Gee-Lyle Wong
2026
From Questions to Assessment Tuples: A Multi-Agent Framework with Bloom-Specialized Agents and Automated Verification
Gee-Lyle Wong | Runcong Zhao | Yulan He | Jiazheng Li
Proceedings of the 21st Workshop on Innovative Use of NLP for Building Educational Applications (BEA 2026)
Gee-Lyle Wong | Runcong Zhao | Yulan He | Jiazheng Li
Proceedings of the 21st Workshop on Innovative Use of NLP for Building Educational Applications (BEA 2026)

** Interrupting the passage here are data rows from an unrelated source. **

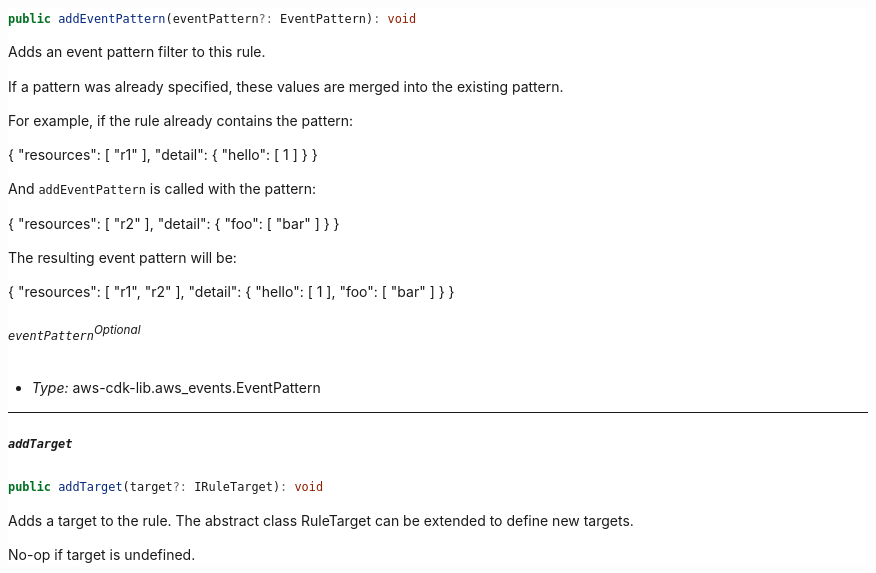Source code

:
 ```typescript
public addEventPattern(eventPattern?: EventPattern): void
```

Adds an event pattern filter to this rule.

If a pattern was already specified,
these values are merged into the existing pattern.

For example, if the rule already contains the pattern:

   {
     "resources": [ "r1" ],
     "detail": {
       "hello": [ 1 ]
     }
   }

And `addEventPattern` is called with the pattern:

   {
     "resources": [ "r2" ],
     "detail": {
       "foo": [ "bar" ]
     }
   }

The resulting event pattern will be:

   {
     "resources": [ "r1", "r2" ],
     "detail": {
       "hello": [ 1 ],
       "foo": [ "bar" ]
     }
   }

###### `eventPattern`<sup>Optional</sup> <a name="eventPattern" id="@renovosolutions/cdk-library-control-tower-lifecycle-events.CreatedAccountByOrganizationsRule.addEventPattern.parameter.eventPattern"></a>

- *Type:* aws-cdk-lib.aws_events.EventPattern

---

##### `addTarget` <a name="addTarget" id="@renovosolutions/cdk-library-control-tower-lifecycle-events.CreatedAccountByOrganizationsRule.addTarget"></a>

```typescript
public addTarget(target?: IRuleTarget): void
```

Adds a target to the rule. The abstract class RuleTarget can be extended to define new targets.

No-op if target is undefined.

Automatic question generation with large language models has advanced rapidly, yet producing assessment-ready items, complete with mark schemes and expected answers, remains challenging, especially when generation must reliably target higher-order cognitive levels in Bloom’s Taxonomy. We propose a multi-agent, multi-stage framework that generates structured assessment tuples for both short-answer questions (SAQs) and scenario-based questions (SBQs), combining Bloom-specialized generation agents with staged decomposition and automated verification. We further introduce a rubric-guided LLM-as-a-judge evaluation framework with Bloom-specific alignment metrics. Experiments on university-level AI course material across five generation pipelines show that prompt-level Bloom conditioning alone is insufficient to reliably achieve cognitive control. In contrast, our structured approach yields consistent and notable improvements in alignment, mark scheme quality, and output yield, particularly for higher-order Bloom levels over baseline pipelines.